I'm building this ManyToMany relationship between my two entities in Symfony2 and wish to have the linking table to be of charset
latin1 and engine
MyISAM (they are UTF-8 and InnoDB by default).
Here they are :
Entity\Commande
<?php
// ...
/**
* Commande
*
* @ORM\Table(name="commande", options={"collate"="latin1_general_ci", "charset"="latin1", "engine":"MyISAM"})
* @ORM\Entity()
*/
class Commande
{
// ...
/**
* @var ArrayCollection
*
* @ORM\ManyToMany(targetEntity="Paiement", inversedBy="commandes", cascade={"persist"})
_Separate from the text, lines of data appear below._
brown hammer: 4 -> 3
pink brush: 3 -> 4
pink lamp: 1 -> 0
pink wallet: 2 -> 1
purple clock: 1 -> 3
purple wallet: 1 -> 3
* @ORM\JoinTable(name="paiement_commande",
* joinColumns={@ORM\JoinColumn(name="commande_id", referencedColumnName="id")},
* inverseJoinColumns={@ORM\JoinColumn(name="paiement_id", referencedColumnName="id")}
* )
*/
private $paiements;
Entity\Paiement
<?php
// ...
/**
* Paiement
*
* @ORM\Table(name="paiement", options={"collate"="latin1_general_ci", "charset"="latin1", "engine":"MyISAM"})
* @ORM\Entity()
*/
class Paiement
{
// ...
/**
* @var ArrayCollection
*
* @ORM\ManyToMany(targetEntity="Commande", mappedBy="paiements", cascade={"persist"})
* @ORM\JoinTable(name="paiement_commande")
*/
private $commandes;
As you can see, I know how to properly set this information for my entity tables but how can I do for the paiement_commande
table?
I tried:
/*
* @ORM\JoinTable(name="paiement_commande", options={"collate"="latin1_general_ci", "charset"="latin1", "engine":"MyISAM"})
*/
private $commandes;
But I got, from the $ php app/console doctrine:schema:validate
command :
[Doctrine\Common\Annotations\AnnotationException]
[Creation Error] The annotation @ORM\JoinTable declared on property Entity\Paiement::$commandes does not have a property named "options". Available properties: name, schema, joinColumns, inverseJoinColumns
How can I set this ManyToMany relationship between my two entities and still be able to specify both engine
and charset
for the newly created linking table?
Thanks for the help!
Unfortunately you cannot control the engine, character set, collation and other properties like this of join-tables through doctrine. As you can see, the @JoinTable
annotation doesn't have an options
argument, like @Table
has.
But you can always manage these things manually and Doctrine won't complain (when validating the schema). So either create the join-table yourself, or have Doctrine create it and adjust it according to you wishes.
Personal advise
IMHO you shouldn't rely on Doctrine to create or alter your schema.
Using Doctrine's console commands to create and alter the database is fine for your development database, and also useful for getting an initial indication of what SQL you need (see orm:schema-tool:update --dump-sql
).
But for production usage this SQL should always be manually revised. Doctrine simply doesn't always generate the correct SQL. Like the case you have, there are other edge-cases that it doesn't take into account.
Other tools
I suggest you take a look at some other tools to manage database migrations.
Doctrine Migrations is one. Note that this tool relies on the Doctrine ORM to generate SQL (see migrations:diff
), so you'll run into the same issues. The difference is that you can have it create "versions", which you can then revise and alter, until you have what you want. That final "version" is the thing you apply to your database.
Another popular migration tool is Phinx. It's more dynamic and framework independent (so it does not need Doctrine).
A trick might be to use another entity as a join table.
Simply put :
<?php
// ...
/**
* PaiementCommande
*
* @ORM\Table(name="paiement_commande", options={"collate"="latin1_general_ci", "charset"="latin1", "engine":"MyISAM"})
* @ORM\Entity()
*/
class PaiementCommande
{
// ...
/** *
* @ORM\ManyToOne(targetEntity="Commande")
*/
private $commande;
/** *
* @ORM\ManyToOne(targetEntity="Paiement")
*/
private $paiement;
I think it is anyway better to use this kind of intermediate entity since at one point in your application you may need to store intermediate data, and this would be the only way to do this (and changing every piece of code related to the relation would be quite painful).